(Records for processing)

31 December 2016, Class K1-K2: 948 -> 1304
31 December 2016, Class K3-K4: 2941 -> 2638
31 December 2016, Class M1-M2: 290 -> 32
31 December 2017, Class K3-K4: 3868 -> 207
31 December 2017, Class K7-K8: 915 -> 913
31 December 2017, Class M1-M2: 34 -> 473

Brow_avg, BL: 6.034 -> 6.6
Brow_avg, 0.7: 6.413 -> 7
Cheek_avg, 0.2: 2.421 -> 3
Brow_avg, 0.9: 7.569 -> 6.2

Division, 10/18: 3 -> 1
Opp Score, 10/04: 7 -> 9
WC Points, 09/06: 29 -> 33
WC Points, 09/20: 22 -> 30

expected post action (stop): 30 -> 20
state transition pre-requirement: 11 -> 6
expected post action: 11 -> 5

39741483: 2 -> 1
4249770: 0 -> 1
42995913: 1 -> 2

(End Records for processing)

Exercise prompt |
Filter the entries down to the lines with the word "Points" in them.

Response area |
WC Points, 09/06: 29 -> 33
WC Points, 09/20: 22 -> 30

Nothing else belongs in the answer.